Rabbinical thought does not challenge these teachings of
Avot, but it does examine them in a variety of ways that make them less
sententious and more appealing. Thus, for example, the Ben Ish Chai (cited in Mima’ayanot
Netzach) explains that the “lot” (chelek in Hebrew) with which a person
is happy is the chelek of his assets that he allocates to the benefit of
the poor. He can rejoice in the fact that, by giving away this portion, he
increases his own portion in the world to come.
I would like to suggest that there is a practical use for
the concept of being happy with one’s lot.

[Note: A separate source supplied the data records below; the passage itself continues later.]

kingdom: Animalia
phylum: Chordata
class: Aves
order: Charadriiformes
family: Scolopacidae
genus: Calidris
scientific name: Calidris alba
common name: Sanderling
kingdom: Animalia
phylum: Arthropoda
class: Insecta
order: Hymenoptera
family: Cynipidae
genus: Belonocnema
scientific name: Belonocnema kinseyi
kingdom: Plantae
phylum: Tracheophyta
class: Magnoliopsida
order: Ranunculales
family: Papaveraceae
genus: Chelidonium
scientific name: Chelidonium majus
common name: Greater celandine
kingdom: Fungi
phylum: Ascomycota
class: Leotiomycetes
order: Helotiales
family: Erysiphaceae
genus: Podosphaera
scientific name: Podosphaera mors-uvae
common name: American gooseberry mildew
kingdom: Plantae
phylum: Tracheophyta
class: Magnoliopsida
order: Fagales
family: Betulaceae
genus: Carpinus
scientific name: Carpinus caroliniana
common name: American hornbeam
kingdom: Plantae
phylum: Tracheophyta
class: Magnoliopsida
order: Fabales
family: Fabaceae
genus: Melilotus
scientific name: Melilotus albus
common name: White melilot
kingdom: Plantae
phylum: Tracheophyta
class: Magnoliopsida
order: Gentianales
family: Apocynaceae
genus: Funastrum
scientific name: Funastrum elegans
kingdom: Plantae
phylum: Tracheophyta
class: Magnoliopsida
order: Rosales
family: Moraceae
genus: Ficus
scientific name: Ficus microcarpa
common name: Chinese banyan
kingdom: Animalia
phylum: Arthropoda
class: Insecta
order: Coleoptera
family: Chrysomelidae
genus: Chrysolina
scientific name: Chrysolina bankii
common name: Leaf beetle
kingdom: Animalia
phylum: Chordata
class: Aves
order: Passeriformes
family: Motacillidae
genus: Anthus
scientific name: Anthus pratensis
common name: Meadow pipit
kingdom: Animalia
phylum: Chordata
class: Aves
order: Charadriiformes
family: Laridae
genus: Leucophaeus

In our lives we inevitably find there are things we don’t
have but would wish to acquire, as well as, less often, things we do have but
which we neither need nor want. Why not
use the criterion of happiness with one’s lot as a sort of yardstick by which
to measure our position regarding what we do and don’t want. When contemplating whether to acquire or
indeed pray for something, we should ask: “can I honestly say that it will make
me happier?” Likewise, when retaining or
hoarding something, or dealing with another person’s requests that are made of
us, we should ask: “can I honestly say that the loss of this article or acceding
to this request will make me less happy?” This mental audit of our wish lists
may not bring us to a state of permanently radiant happiness, but it will force
us to confront the question of how much our happiness means to us in material,
social, emotional and intellectual terms.